Eriesthis stigmatica

Scientific classification
- Kingdom: Animalia
- Phylum: Arthropoda
- Class: Insecta
- Order: Coleoptera
- Suborder: Polyphaga
- Infraorder: Scarabaeiformia
- Family: Scarabaeidae
- Genus: Eriesthis
- Species: E. stigmatica
- Binomial name: Eriesthis stigmatica (Billberg, 1817)
- Synonyms: Trichius stigmaticus Billberg, 1817;

= Eriesthis stigmatica =

- Genus: Eriesthis
- Species: stigmatica
- Authority: (Billberg, 1817)
- Synonyms: Trichius stigmaticus Billberg, 1817

Species of beetle

Eriesthis stigmatica is a species of beetle of the family Scarabaeidae. It is found in South Africa (Eastern Cape, Western Cape, KwaZulu-Natal).

== Description ==
Adults reach a length of about 8-9.5 mm. They are black, covered on the head and pronotum with a very dense, short pubescence, but having along the base of the latter a somewhat narrow band of golden-yellow scales.
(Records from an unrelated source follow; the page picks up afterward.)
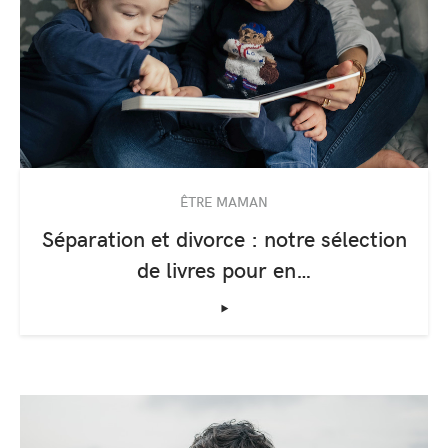
ÊTRE MAMAN
Séparation et divorce : notre sélection
de livres pour en…
‣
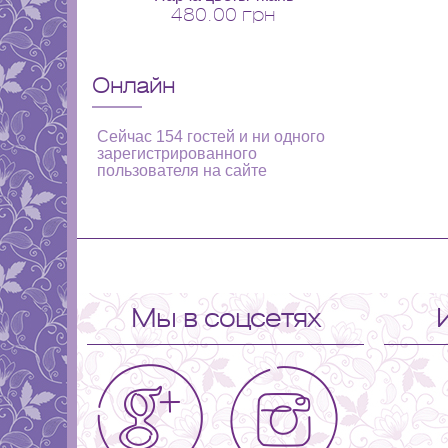
480.00 грн
Онлайн
Сейчас 154 гостей и ни одного
зарегистрированного
пользователя на сайте
Мы в соцсетях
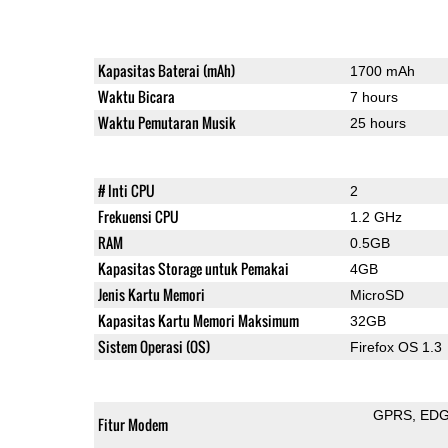
Kapasitas Baterai (mAh)
1700 mAh
Waktu Bicara
7 hours
Waktu Pemutaran Musik
25 hours
# Inti CPU
2
Frekuensi CPU
1.2 GHz
RAM
0.5GB
Kapasitas Storage untuk Pemakai
4GB
Jenis Kartu Memori
MicroSD
Kapasitas Kartu Memori Maksimum
32GB
Sistem Operasi (OS)
Firefox OS 1.3
GPRS
ED
Fitur Modem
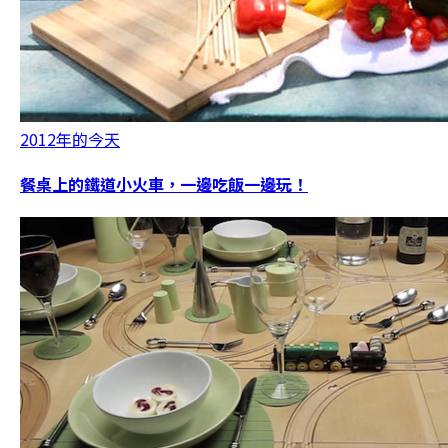
2012年的今天
餐桌上的鐵道小火車，一邊吃飯一邊玩！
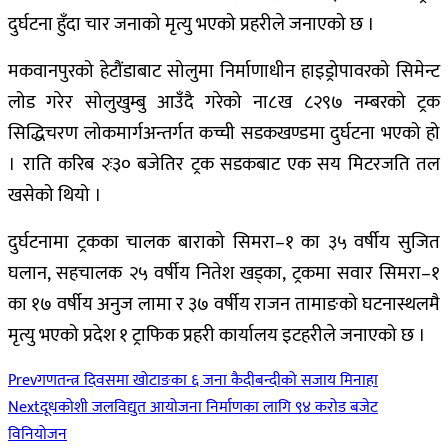
दुर्घटना हुँदा चार जनाको मृत्यु भएको प्रहरीले जनाएको छ ।
मकवानपुरको हेटौंडाबाट सोलुमा निर्माणाधीन हाइड्रोपावरको सिमेन्ट
लोड गरेर सोलुखुम्बु आउँदै गरेको ना८ख ८२९७ नम्बरको ट्रक
सिद्धिचरण लोकमार्गअन्तर्गत कच्ची सडकखण्डमा दुर्घटना भएको हो
। राति करिब २ः३० बजेतिर ट्रक सडकबाट एक सय मिटरजति तल
खसेको थियो ।
दुर्घटनामा ट्रकका चालक बाराको सिमरा–१ का ३५ वर्षीय सुजित
घलान, सहचालक २५ वर्षीय नितेश खड्का, ट्रकमा सवार सिमरा–१
का १७ वर्षीय अनुज लामा र ३७ वर्षीय राजन तामाङको घटनास्थलमै
मृत्यु भएको प्रदेश १ ट्राफिक प्रहरी कार्यालय इटहरीले जनाएको छ ।
Prev
गणतन्त्र दिवसमा खोटाङका ६ जना कैदीबन्दीको सजाय मिनाहा
Next
दूधकोशी जलविद्युत आयोजना निर्माणका लागि ९४ करोड बजेट
विनियोजन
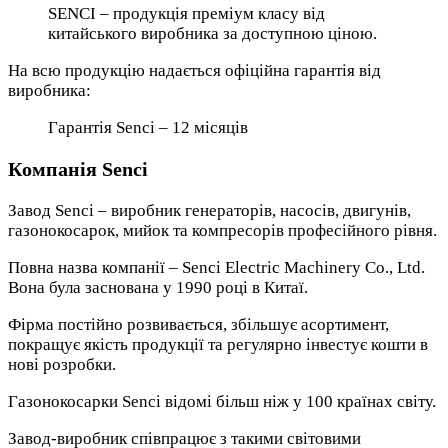
SENCI – продукція преміум класу від
китайського виробника за доступною ціною.
На всю продукцію надається офіційна гарантія від
виробника:
Гарантія Senci – 12 місяців
Компанія Senci
Завод Senci – виробник генераторів, насосів, двигунів,
газонокосарок, мийок та компресорів професійного рівня.
Повна назва компанії – Senci Electric Machinery Co., Ltd.
Вона була заснована у 1990 році в Китаї.
Фірма постійно розвивається, збільшує асортимент,
покращує якість продукції та регулярно інвестує кошти в
нові розробки.
Газонокосарки Senci відомі більш ніж у 100 країнах світу.
Завод-виробник співпрацює з такими світовими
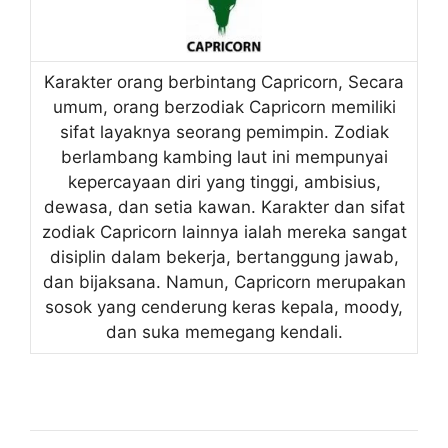
Karakter orang berbintang Capricorn, Secara
umum, orang berzodiak Capricorn memiliki
sifat layaknya seorang pemimpin. Zodiak
berlambang kambing laut ini mempunyai
kepercayaan diri yang tinggi, ambisius,
dewasa, dan setia kawan. Karakter dan sifat
zodiak Capricorn lainnya ialah mereka sangat
disiplin dalam bekerja, bertanggung jawab,
dan bijaksana. Namun, Capricorn merupakan
sosok yang cenderung keras kepala, moody,
dan suka memegang kendali.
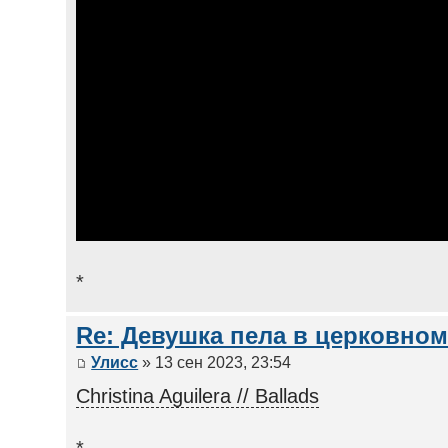
*
Re: Девушка пела в церковном
Улисс
» 13 сен 2023, 23:54
Christina Aguilera // Ballads
*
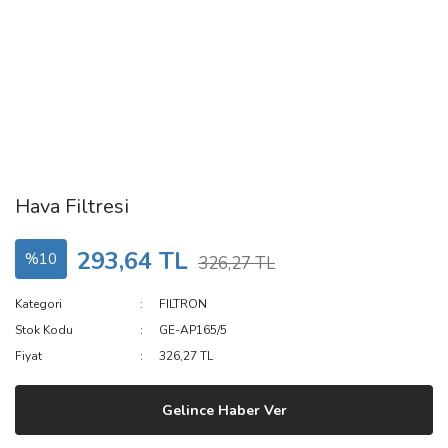
Hava Filtresi
293,64 TL
%10
326,27 TL
Kategori
FILTRON
Stok Kodu
GE-AP165/5
Fiyat
326,27 TL
Gelince Haber Ver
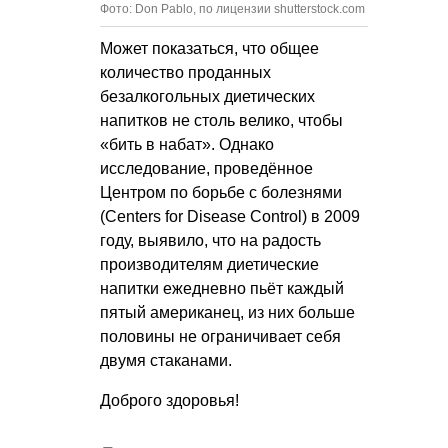
Фото: Don Pablo, по лицензии shutterstock.com
Может показаться, что общее
количество проданных
безалкогольных диетических
напитков не столь велико, чтобы
«бить в набат». Однако
исследование, проведённое
Центром по борьбе с болезнями
(Centers for Disease Control) в 2009
году, выявило, что на радость
производителям диетические
напитки ежедневно пьёт каждый
пятый американец, из них больше
половины не ограничивает себя
двумя стаканами.
Доброго здоровья!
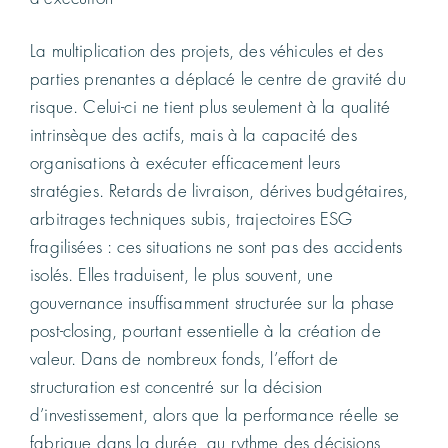
La multiplication des projets, des véhicules et des
parties prenantes a déplacé le centre de gravité du
risque. Celui-ci ne tient plus seulement à la qualité
intrinsèque des actifs, mais à la capacité des
organisations à exécuter efficacement leurs
stratégies. Retards de livraison, dérives budgétaires,
arbitrages techniques subis, trajectoires ESG
fragilisées : ces situations ne sont pas des accidents
isolés. Elles traduisent, le plus souvent, une
gouvernance insuffisamment structurée sur la phase
post-closing, pourtant essentielle à la création de
valeur. Dans de nombreux fonds, l’effort de
structuration est concentré sur la décision
d’investissement, alors que la performance réelle se
fabrique dans la durée, au rythme des décisions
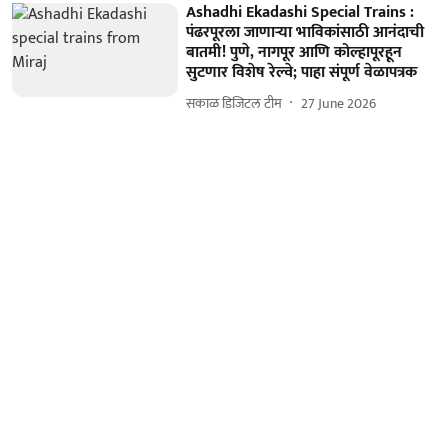
Ashadhi Ekadashi Special Trains :
पंढरपूरला जाणाऱ्या भाविकांसाठी आनंदाची
बातमी! पुणे, नागपूर आणि कोल्हापूरहून
सुटणार विशेष रेल्वे; पाहा संपूर्ण वेळापत्रक
सकाळ डिजिटल टीम
27 June 2026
The scutellum is densely scaly. The elytra are dark brown and clothed with contiguous small yellow scales, and having on each side two round black or brown spots, and past the median part three more set transversely, and coalescing sometimes so as to form a band. The pygidium is covered with very closely set yellow scales and has a median longitudinal whitish band and a round patch of the same colour on each side.